I tried to attend to the point made by Lankshear and Knobel (and others) that new literacies are much more multisensory than older literacies. Frankly, it wasn’t hard, as someone who’s played video games since she was six. It’s second nature to us that you need to attend to graphics as well as text. Dad used to tell us to play with the sound off; it was never obvious to him that part of the meaning we were getting out of the game was the sound and music cues, but it was our extra lives on the line, so you’d better believe we were aware of them.

I went back to James Gee’s video game literacy book yesterday to see if there was precedent for my categorizations, whether most of them would hold. And, of course, many do not. Getting specific about the meaning of symbols like hammers, fireballs, and pieces of cake is problematic. As Gee reminds, all meaning is situational. It is dependent on context. While a fireball might harm Mario, it will not harm your fire-type Pokemon, or your RPG party if you have fire-protective charms equipped.

There are more general rubrics of symbol-reading which might prove useful here. For starters, being able to read the symbol or symbols on the screen which react most directly to your button pressing as “my character” is pretty much central in any game with some sort of avatar. Then there’s the understanding that symbols resting on the ground, hanging in the air, or shimmering are less likely to do you damage than symbols lying partially submerged, following you, or walking back and forth. In side-scrollers and their progeny, the former tends to be the convention for “beneficial element” and the latter for “enemy.” Obviously, there’s lots and lots of exceptions, and the context of an individual game is key. But I am guessing that people familiar with non-puzzle games will most likely proceed based on these gestalts of movement, responsiveness, and light and color cues; they will not suffer irreparable damage as a result, and will thus begin any game from a position of greater success than those who do not play games.

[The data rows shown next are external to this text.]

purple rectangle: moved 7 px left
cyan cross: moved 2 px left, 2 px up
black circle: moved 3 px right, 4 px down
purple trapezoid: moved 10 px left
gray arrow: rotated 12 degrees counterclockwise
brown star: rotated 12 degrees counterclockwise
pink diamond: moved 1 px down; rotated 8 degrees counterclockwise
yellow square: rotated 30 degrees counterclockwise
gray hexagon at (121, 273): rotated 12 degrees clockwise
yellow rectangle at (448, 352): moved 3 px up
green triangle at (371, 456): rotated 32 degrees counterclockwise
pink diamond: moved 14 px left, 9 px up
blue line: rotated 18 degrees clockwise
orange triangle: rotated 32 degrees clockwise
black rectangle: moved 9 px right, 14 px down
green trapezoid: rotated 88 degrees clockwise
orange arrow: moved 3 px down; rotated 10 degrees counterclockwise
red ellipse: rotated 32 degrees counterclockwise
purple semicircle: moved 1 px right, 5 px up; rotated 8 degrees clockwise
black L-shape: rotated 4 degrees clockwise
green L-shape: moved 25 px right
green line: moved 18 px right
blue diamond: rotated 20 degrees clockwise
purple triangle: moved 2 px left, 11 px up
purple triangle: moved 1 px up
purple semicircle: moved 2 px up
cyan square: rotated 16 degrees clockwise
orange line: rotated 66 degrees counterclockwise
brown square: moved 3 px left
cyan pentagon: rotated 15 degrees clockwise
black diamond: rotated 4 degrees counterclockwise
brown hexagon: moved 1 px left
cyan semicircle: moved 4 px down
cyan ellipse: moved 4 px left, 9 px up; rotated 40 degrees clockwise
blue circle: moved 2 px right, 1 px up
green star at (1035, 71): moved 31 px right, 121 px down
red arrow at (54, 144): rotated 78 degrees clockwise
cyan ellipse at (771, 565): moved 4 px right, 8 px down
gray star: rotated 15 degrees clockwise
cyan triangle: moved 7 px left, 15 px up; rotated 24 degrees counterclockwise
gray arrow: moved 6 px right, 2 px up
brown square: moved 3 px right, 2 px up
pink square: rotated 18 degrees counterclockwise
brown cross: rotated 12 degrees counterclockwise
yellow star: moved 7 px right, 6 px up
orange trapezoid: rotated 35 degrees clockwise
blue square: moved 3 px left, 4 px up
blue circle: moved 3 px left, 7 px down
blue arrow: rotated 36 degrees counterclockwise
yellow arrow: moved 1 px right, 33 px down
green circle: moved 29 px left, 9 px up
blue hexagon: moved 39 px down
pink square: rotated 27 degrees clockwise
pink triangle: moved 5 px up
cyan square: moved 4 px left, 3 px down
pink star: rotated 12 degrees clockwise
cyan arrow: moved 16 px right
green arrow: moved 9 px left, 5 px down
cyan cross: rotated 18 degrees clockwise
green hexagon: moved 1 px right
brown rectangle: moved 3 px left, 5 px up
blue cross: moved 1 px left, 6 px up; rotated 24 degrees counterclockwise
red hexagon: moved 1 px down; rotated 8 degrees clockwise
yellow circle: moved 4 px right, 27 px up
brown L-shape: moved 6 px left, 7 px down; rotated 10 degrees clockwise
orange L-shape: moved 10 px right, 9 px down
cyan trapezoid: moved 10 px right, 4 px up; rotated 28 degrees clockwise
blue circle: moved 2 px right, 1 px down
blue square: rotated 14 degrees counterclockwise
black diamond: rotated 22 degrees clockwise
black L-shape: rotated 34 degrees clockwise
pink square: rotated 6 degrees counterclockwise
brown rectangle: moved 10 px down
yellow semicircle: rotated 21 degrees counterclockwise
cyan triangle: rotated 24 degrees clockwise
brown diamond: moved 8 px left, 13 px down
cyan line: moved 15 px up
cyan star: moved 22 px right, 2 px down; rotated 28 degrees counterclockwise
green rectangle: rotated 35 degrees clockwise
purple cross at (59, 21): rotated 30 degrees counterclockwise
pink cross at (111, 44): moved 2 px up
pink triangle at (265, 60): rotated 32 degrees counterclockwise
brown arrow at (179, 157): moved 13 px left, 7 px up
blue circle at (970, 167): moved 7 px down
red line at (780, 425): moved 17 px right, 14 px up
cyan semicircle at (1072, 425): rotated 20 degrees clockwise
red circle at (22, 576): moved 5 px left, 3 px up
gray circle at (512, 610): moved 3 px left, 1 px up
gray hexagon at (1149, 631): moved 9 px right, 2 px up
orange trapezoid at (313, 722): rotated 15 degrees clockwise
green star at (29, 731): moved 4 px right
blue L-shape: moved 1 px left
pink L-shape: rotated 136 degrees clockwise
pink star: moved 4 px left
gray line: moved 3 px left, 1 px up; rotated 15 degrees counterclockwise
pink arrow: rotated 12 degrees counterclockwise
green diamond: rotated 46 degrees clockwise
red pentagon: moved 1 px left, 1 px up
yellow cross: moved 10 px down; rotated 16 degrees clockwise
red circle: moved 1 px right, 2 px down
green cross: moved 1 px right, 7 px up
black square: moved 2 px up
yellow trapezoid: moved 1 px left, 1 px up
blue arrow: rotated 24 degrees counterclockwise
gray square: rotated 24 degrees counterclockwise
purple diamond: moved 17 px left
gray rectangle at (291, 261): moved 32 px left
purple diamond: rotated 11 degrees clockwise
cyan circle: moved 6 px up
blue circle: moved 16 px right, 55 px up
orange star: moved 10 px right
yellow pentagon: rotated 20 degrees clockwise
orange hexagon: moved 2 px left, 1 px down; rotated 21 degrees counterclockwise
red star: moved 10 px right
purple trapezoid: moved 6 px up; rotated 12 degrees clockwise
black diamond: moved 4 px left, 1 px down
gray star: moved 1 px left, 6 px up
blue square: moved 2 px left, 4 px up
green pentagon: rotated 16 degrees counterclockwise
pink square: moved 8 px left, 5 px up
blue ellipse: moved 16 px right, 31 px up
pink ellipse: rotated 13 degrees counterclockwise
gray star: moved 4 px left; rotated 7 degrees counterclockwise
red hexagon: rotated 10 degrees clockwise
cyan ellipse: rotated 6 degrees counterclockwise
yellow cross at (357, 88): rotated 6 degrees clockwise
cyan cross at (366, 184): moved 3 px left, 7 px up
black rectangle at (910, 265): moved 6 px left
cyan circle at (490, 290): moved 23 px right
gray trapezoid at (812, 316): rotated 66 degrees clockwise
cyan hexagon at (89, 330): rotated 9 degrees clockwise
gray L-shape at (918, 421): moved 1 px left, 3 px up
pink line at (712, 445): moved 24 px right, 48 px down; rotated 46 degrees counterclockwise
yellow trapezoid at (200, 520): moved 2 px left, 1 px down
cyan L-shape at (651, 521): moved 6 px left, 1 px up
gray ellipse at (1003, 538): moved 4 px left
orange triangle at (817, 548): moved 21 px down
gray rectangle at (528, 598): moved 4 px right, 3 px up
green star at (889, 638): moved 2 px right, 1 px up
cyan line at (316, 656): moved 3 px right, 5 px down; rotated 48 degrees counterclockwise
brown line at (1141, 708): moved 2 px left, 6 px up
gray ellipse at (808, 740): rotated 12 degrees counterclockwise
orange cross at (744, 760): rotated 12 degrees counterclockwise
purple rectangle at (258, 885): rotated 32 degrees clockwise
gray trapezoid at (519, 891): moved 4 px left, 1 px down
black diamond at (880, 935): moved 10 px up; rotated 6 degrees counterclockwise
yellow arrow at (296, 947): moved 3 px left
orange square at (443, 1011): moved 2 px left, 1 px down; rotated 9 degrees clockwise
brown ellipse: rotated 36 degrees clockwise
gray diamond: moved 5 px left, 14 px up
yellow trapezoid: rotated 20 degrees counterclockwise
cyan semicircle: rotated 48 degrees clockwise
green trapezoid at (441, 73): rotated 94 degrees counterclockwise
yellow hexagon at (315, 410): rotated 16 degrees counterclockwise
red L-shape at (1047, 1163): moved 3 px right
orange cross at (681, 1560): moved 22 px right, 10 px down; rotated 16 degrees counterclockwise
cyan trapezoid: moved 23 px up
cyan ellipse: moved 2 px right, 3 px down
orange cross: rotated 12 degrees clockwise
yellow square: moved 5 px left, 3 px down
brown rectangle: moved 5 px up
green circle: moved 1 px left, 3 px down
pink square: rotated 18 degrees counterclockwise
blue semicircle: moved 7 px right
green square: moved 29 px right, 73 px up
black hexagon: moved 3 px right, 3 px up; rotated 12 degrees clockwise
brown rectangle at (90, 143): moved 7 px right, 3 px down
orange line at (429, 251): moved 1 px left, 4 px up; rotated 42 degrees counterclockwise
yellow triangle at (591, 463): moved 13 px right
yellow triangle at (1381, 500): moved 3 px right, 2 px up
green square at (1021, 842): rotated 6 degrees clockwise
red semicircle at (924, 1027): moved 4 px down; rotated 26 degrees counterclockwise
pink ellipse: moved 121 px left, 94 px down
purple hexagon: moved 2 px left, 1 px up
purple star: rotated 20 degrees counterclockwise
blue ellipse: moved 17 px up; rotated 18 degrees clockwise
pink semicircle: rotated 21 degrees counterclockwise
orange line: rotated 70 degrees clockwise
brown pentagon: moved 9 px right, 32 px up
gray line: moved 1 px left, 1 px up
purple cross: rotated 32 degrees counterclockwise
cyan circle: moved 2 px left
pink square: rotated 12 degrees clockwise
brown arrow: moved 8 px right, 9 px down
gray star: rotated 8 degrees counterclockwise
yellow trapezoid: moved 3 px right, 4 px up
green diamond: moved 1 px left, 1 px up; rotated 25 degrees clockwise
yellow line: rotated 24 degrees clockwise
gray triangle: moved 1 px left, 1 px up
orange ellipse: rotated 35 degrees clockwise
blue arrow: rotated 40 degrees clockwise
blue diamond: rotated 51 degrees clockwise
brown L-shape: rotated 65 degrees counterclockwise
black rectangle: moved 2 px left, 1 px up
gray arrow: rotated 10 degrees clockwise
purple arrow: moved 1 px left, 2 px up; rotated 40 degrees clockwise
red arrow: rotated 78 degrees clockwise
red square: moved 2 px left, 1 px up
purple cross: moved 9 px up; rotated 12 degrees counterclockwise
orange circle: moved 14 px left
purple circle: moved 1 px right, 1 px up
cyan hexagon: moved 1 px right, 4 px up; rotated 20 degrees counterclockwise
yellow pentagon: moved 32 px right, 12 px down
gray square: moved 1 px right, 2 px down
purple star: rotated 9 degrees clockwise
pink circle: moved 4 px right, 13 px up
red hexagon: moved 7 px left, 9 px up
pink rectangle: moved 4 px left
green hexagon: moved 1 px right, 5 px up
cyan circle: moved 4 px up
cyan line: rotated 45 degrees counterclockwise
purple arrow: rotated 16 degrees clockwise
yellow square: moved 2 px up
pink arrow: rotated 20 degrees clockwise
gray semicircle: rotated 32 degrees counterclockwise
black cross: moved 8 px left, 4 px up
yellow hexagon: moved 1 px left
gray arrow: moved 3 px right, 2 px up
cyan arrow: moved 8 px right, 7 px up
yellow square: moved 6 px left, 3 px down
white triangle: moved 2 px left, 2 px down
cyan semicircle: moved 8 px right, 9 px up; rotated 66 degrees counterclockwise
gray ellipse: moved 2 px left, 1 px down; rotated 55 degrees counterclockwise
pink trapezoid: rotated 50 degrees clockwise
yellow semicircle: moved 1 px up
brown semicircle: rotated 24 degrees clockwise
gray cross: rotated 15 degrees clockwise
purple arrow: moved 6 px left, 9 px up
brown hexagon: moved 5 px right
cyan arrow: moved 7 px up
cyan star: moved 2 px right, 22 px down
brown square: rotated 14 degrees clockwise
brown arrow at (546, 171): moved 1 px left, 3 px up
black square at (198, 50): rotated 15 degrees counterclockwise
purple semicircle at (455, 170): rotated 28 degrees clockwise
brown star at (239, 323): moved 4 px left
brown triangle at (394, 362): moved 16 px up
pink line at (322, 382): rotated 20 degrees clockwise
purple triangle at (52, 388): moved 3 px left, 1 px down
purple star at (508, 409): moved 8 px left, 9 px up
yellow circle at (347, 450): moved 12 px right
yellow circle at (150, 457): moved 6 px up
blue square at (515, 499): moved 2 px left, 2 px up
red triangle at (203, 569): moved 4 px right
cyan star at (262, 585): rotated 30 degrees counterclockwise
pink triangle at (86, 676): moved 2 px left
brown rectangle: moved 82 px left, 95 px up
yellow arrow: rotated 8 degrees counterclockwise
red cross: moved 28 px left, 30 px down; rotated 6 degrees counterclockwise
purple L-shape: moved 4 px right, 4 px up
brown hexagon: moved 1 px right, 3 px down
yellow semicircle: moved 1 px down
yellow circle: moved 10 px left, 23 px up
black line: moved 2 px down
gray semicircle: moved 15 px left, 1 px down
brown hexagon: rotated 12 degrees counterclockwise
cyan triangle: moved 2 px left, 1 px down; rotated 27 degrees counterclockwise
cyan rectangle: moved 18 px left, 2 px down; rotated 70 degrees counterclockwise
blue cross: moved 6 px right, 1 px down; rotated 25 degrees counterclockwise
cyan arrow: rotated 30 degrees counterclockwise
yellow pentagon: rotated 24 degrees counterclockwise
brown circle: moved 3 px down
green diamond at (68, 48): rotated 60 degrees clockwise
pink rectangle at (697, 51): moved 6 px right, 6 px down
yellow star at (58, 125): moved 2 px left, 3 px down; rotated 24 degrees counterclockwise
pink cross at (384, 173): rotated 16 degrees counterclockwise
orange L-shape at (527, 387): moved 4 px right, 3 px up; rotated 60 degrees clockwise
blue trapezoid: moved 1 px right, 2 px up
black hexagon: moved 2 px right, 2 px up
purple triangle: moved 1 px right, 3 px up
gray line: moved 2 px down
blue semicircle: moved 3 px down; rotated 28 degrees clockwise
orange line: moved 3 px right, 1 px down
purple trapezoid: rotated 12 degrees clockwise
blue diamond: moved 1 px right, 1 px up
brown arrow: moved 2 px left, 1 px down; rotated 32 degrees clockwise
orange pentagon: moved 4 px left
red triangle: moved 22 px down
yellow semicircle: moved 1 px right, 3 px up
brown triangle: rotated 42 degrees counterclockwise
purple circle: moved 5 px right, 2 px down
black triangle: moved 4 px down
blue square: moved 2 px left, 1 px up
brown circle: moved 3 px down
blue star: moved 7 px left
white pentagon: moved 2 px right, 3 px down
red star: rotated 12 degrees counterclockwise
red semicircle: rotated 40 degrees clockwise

The ultimate test of video game literacy is this: Are you willing to die? The video game literate generally are (within a virtual world, mind you; I’m not interested in providing fodder for any more of these stupid media-effects claims about violence and the media). They’ll try any button until they figure out what works. They will walk over the shimmering circle which may be a land mine, may be a warp portal; they will chase after the bouncing ball which may turn out to be a health restorative, may turn out to be a bomb. They’ll try anything once. If it proves to be lethal, they’ll try not to do it again.

I guess Gee discussed this, but the generous room for error is a defining feature of the semantic domain of video games. So video game literacy is where scientific trial and error meet reading and writing.

Those who do not play video games are afraid to screw up, because they don’t know how slight the consequences are. When asked by my classmate who was having trouble negotiating the brick wall, I assumed the jump button was either B or A. I kept telling her to try those. She did exactly what I said. But the jump button in this case was actually Y. She kept pressing A and B and didn’t even seem to get frustrated when she didn’t make any progress. My guess is she wasn’t reading the effects of her button-presses that well– where was her character? What was it doing? And then she failed to experiment with the controller.

Me, I would have systematically mashed each button until I saw each potential move and considered its ramifications. Because I didn’t play too many fighting games as a kid, though, I probably would have pressed only one button at a time to judge effects. I am still not proficient at “reading” (observing) and “writing” (performing) combo moves.